SOURCE PASSAGE ->
-- Opening Marker --

I knew New Republic was doing a story on Gov. Haley Barbour, and this one looks like a doozy. There's a lot there, but this part about Capitol Resources, etc., stuck out to me. (Read the whole story here).
In Jackson, Barbour set out to do what Fordice either wouldn't or couldn't: transform the state into a GOP stronghold. Barbour initiated massive fights in the legislature over education funding and Medicaid, ending the cozy bipartisanship that had helped conservative Democrats blur partisan differences and maintain their legislative majorities. "Prior to the convening of the 2004 session, geography, race, and economic status influenced the votes legislators cast on public policy issues," write Jere Nash and Andy Taggart in Mississippi Politics: The Struggle for Power, 1976-2006. "The rules changed when Barbour took the oath of office. Political party began to matter." Barbour also called a special session in 2004 to push through curbs on malpractice lawsuits, even though the legislature had passed a major tort-reform bill just two years earlier. The effect, intended or not, was to deal another blow to state Democrats' biggest source of funding: trial lawyers. (In fairness, Barbour also won bipartisan acclaim for tapping his D.C. connections and steering federal money to Mississippi in the wake of Hurricane Katrina.)
Republicans credit Barbour with making the party a far more effective force than it had ever been. According to several legislators, GOP lawmakers now receive talking points and use legislative sessions to shape their party's message. Barbour's office sends a steady flow of e-mail to instruct Republicans in both chambers on how to vote, even on procedural issues. There is little tolerance for dissent. After Jessica Upshaw, a GOP representative from the Gulf coast, supported an ill-fated bill mandating legislative oversight of Katrina-recovery funds, she was reportedly disinvited from the governor's plane en route to a meeting with Bush. (Of her support for the bill, Upshaw merely says, "I won't say that I felt like I was warmly embraced for it.")

-- Closing Marker --

DATA SECTION ->
-- Opening Marker --

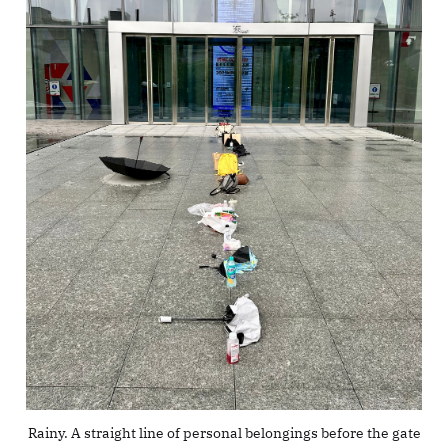
Rainy. A straight line of personal belongings before the gate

-- Closing Marker --

ASSIGNMENT -> In the passage on Haley Barbour, condense the paragraph beginning "Republicans credit Barbour" into a bulleted list of its main facts.

SOLUTION FOR THIS TASK ->
- Republicans credit Barbour with making the party far more effective than ever before.
- Several legislators say GOP lawmakers now receive talking points and use legislative sessions to shape the party's message.
- Barbour's office sends a steady flow of e-mail telling Republicans in both chambers how to vote, even on procedural issues.
- Dissent is barely tolerated. Jessica Upshaw, a GOP representative from the Gulf coast, supported an ill-fated bill requiring legislative oversight of Katrina-recovery funds. She was reportedly disinvited from the governor's plane on the way to a meeting with Bush.
- Upshaw says only that she didn't feel "warmly embraced" for supporting the bill.